_PASSAGE_
■ ■ ■

FAIRBANKS (AP) -- When Randy Zarnke would go to family gatherings as a little boy growing up in Wausau, Wis., the men would gravitate to one side of the room and the women would gravitate to the other.
''There'd be a little bit of talk about politics and a little talk about jobs, but the rest was hunting and fishing,'' Zarnke recalled.
Usually, Zarnke could be found sitting at the feet of his grandfather, listening to the old man regale him and other children with tales of his prowess in the woods.
''He'd lean over and say, 'Did I ever tell you kids about that big buck I shot 15 years ago?''' Zarnke said, pretending to be his grandfather. ''Of course, we'd heard it before, but we couldn't wait to hear it again.''
Now 51, Zarnke hasn't strayed from that side of the room, which is the reason he decided a few years ago to start interviewing some of Alaska's old-time trappers, hunters and fishermen. He wanted to get their thoughts on tape before it was too late, so future generations of outdoorsmen can hear what it was like when Alaska was still a wild, untamed country.

■ ■ ■

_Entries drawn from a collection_
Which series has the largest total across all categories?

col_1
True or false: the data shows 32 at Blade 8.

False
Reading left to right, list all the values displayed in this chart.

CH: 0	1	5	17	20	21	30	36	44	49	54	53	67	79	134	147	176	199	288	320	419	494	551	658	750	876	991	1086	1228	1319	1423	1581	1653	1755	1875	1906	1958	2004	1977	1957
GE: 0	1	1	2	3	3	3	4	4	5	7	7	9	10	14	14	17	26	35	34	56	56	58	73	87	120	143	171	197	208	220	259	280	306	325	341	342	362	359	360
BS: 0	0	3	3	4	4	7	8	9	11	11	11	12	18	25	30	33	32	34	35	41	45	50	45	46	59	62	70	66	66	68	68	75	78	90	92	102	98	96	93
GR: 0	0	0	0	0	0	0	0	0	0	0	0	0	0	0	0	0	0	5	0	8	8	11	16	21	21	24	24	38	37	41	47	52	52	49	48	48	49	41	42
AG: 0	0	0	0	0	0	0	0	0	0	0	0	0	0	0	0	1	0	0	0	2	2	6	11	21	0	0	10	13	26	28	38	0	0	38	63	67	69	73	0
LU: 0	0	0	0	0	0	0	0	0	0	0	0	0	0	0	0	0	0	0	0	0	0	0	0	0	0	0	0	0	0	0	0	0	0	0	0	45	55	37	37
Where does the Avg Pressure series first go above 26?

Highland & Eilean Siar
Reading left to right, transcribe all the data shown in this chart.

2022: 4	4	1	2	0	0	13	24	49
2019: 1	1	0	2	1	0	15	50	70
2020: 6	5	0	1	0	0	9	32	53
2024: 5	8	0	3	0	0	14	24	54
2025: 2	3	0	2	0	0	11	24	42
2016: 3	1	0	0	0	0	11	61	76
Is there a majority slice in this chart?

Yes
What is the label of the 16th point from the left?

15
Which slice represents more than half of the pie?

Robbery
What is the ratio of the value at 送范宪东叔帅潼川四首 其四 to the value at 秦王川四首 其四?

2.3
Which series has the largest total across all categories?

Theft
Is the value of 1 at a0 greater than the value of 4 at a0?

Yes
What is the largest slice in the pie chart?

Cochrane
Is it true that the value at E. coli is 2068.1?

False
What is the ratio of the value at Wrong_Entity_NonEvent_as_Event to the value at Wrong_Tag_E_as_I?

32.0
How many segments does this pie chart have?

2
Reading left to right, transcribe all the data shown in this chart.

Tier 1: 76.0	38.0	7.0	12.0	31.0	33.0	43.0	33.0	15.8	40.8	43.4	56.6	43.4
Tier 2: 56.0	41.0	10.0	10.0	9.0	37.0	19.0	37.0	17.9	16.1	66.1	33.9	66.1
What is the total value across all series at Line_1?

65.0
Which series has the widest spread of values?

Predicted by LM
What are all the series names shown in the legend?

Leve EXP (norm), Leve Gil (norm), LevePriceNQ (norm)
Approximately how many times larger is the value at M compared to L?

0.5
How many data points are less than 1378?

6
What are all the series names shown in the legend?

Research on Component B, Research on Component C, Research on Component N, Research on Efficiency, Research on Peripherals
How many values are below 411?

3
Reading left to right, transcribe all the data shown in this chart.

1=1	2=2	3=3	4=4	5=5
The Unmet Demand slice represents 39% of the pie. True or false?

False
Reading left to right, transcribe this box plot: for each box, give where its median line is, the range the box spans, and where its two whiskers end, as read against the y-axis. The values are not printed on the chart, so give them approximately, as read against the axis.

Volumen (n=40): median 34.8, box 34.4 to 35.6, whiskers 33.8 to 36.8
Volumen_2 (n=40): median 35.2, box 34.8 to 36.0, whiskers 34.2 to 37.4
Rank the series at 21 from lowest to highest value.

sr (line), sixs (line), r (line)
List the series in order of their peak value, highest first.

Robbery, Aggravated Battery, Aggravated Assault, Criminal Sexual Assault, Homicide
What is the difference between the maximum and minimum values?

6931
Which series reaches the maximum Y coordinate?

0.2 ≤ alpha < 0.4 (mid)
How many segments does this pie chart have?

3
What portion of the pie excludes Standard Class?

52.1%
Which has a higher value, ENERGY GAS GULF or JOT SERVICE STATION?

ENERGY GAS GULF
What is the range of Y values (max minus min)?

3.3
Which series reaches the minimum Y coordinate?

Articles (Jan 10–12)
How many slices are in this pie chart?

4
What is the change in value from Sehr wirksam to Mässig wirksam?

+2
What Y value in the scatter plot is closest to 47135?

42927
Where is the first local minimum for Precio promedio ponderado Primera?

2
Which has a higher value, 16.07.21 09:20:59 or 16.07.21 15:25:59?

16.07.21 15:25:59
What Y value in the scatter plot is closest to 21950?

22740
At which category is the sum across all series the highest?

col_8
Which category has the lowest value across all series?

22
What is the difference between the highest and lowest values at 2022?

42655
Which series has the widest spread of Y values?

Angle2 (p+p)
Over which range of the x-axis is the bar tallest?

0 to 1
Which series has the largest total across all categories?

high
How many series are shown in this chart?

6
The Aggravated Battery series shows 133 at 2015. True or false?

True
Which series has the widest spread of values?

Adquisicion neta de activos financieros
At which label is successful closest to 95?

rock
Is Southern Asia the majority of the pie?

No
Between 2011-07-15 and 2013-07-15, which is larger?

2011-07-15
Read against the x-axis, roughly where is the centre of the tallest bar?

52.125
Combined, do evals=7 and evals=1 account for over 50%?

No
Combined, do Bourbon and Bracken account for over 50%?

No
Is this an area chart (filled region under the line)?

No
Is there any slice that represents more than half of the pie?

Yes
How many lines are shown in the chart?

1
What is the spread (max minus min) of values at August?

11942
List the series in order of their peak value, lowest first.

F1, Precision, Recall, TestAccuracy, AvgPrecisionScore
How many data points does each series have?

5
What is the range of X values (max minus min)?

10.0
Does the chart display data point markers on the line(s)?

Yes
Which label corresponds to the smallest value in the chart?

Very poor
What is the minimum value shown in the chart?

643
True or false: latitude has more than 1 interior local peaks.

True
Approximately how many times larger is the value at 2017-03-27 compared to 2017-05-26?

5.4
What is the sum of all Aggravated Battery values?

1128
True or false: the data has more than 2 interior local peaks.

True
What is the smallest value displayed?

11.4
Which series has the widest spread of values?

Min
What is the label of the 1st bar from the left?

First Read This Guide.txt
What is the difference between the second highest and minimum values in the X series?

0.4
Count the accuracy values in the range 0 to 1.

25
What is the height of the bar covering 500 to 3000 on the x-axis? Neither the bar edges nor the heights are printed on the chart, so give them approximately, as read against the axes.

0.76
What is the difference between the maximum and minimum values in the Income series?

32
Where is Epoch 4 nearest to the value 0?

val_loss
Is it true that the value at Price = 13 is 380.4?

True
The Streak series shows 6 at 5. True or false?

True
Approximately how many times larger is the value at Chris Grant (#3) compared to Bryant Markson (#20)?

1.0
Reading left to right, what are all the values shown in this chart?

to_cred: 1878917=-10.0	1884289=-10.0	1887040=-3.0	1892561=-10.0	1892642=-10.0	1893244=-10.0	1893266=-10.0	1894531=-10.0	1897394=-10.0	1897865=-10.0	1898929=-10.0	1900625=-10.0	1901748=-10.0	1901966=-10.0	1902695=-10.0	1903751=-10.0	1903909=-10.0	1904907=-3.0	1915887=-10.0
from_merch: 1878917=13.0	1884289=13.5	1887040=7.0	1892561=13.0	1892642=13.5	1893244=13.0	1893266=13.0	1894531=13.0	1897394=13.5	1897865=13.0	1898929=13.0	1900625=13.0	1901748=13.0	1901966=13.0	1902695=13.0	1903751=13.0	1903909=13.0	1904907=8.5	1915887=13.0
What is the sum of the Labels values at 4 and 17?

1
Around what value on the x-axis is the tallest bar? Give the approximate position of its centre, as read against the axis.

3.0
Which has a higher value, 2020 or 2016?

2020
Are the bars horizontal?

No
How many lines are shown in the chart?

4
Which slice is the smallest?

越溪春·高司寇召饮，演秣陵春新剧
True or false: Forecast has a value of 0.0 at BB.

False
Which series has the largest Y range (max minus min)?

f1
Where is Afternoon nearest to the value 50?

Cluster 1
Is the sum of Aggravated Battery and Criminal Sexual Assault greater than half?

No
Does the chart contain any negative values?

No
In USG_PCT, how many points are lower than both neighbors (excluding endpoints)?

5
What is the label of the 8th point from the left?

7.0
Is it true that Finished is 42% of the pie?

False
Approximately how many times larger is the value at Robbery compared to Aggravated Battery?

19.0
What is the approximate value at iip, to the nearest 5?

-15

■ ■ ■

_TASK TO CARRY OUT_
Answer these questions using the article about Randy Zarnke:
(a) In what town did Zarnke grow up?
(b) How many years ago did his grandfather say he shot the big buck?
(c) How old is Zarnke now?
Use only the article to answer.

_WRITTEN RESPONSE_
(a) Wausau, Wis.
(b) 15 years ago
(c) 51